PROVIDED DATA:
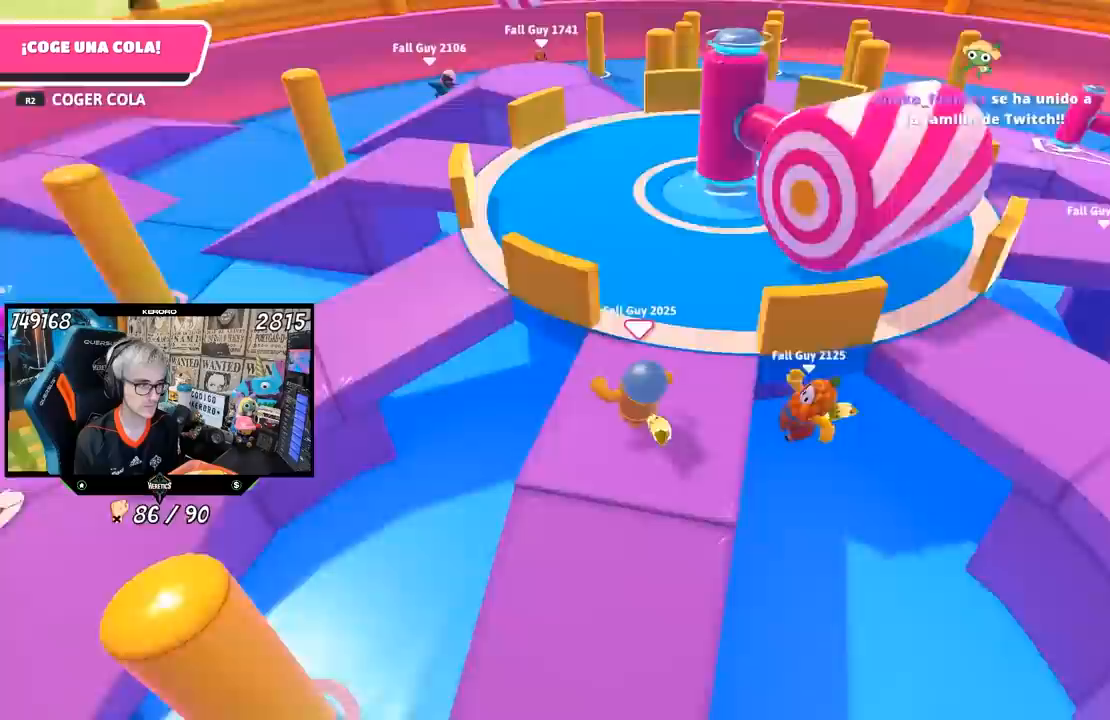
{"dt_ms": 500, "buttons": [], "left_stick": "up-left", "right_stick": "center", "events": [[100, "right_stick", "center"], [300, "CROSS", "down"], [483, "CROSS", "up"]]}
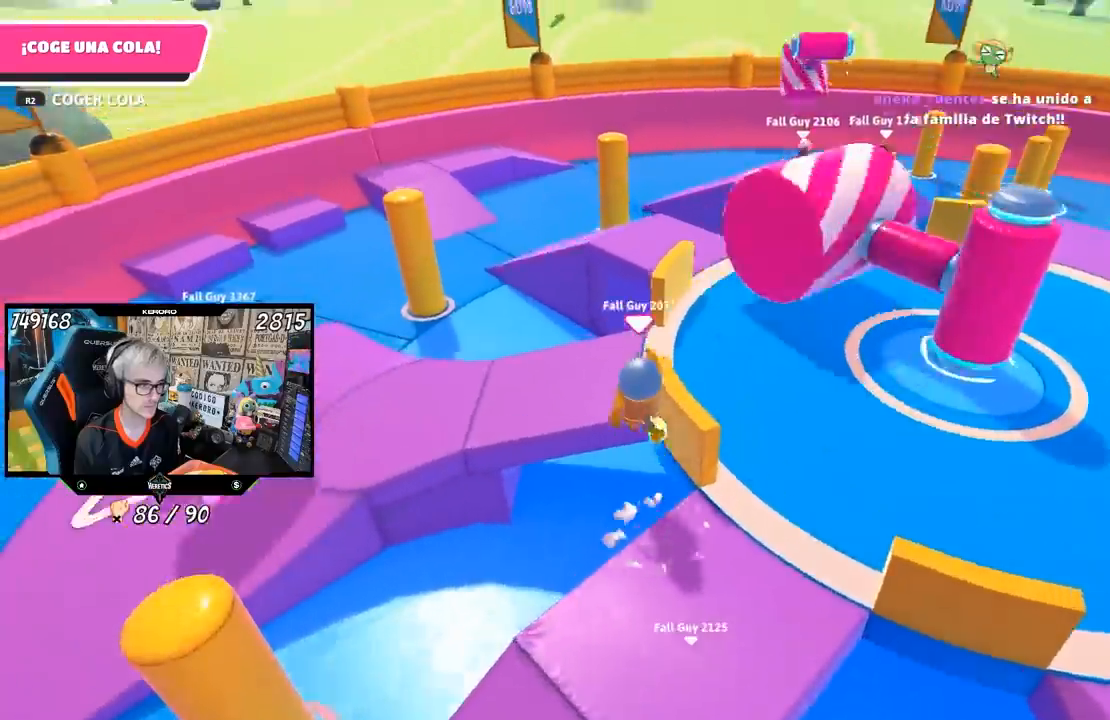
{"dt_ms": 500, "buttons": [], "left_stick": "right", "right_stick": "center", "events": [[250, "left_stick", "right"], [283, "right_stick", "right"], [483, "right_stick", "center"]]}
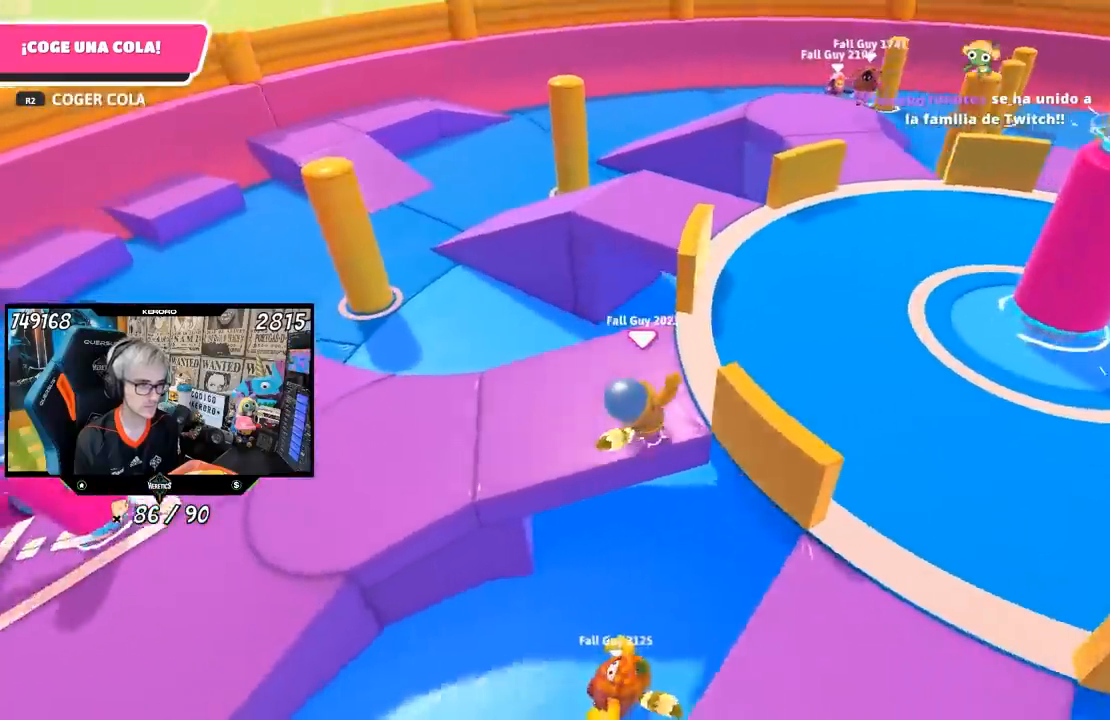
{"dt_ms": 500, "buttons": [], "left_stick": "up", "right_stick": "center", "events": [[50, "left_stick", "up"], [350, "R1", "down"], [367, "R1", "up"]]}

REQUIREMENT: Respond with a number only: how many lines in the material contain the string "down"?

REPLY TO THE TASK: 2